[Collected data]
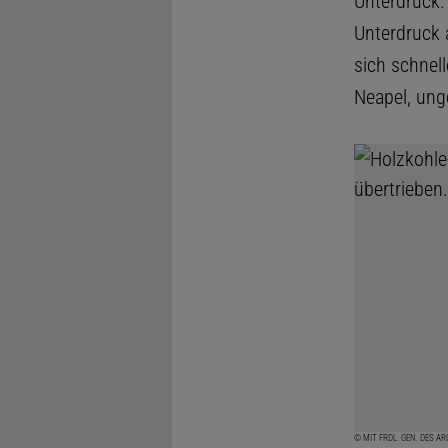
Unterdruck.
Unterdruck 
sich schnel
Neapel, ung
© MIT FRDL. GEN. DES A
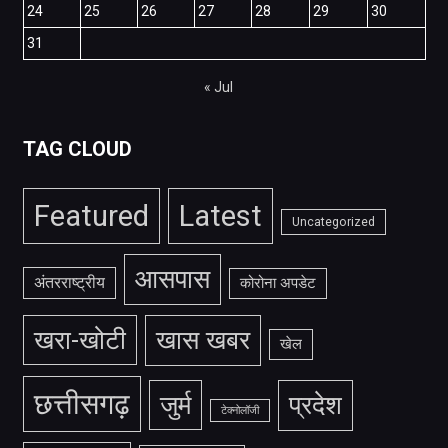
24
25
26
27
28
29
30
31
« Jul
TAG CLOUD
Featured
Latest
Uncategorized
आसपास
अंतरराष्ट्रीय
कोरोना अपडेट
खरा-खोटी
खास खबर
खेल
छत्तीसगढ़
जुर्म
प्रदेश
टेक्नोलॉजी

_EXERCISE_: Every entry above should be written out again verbatim, with no pictures included.

_COMPLETED EXERCISE_:
Unterdruck.
Unterdruck 
sich schnel
Neapel, ung
© MIT FRDL. GEN. DES A
24
25
26
27
28
29
30
31
« Jul
TAG CLOUD
Featured
Latest
Uncategorized
आसपास
अंतरराष्ट्रीय
कोरोना अपडेट
खरा-खोटी
खास खबर
खेल
छत्तीसगढ़
जुर्म
प्रदेश
टेक्नोलॉजी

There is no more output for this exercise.